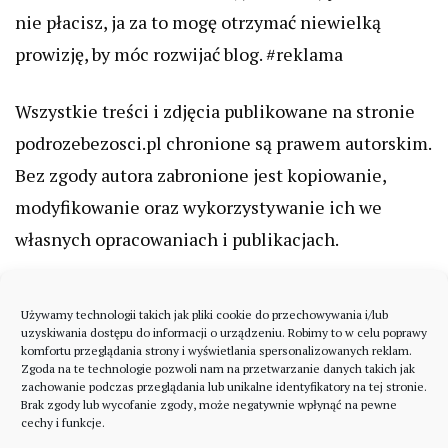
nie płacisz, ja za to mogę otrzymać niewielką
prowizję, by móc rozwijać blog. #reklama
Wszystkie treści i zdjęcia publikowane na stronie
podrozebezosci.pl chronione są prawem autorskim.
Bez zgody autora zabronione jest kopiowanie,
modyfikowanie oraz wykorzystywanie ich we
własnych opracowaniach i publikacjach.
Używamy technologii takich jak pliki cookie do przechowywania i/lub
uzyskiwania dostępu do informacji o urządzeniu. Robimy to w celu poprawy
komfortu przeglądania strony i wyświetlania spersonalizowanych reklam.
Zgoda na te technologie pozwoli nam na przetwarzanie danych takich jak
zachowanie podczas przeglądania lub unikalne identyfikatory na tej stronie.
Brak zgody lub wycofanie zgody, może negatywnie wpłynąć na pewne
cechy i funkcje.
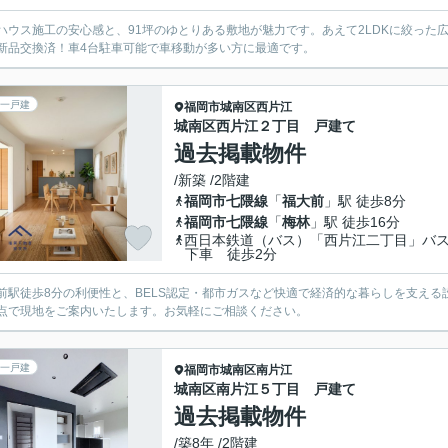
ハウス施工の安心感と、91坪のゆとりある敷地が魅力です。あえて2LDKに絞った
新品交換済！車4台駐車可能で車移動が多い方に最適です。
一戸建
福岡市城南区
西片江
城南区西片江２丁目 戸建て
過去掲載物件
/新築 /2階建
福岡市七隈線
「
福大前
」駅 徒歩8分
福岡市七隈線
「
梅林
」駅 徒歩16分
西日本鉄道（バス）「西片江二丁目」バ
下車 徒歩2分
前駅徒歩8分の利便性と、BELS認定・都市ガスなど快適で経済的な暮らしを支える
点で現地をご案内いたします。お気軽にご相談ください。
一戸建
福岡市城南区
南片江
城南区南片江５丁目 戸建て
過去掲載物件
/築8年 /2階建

→ WORK ORDER
Check each line of the entries above, and show every one holding the word "stronie".

→ EXERCISE SOLUTION
Wszystkie treści i zdjęcia publikowane na stronie
zachowanie podczas przeglądania lub unikalne identyfikatory na tej stronie.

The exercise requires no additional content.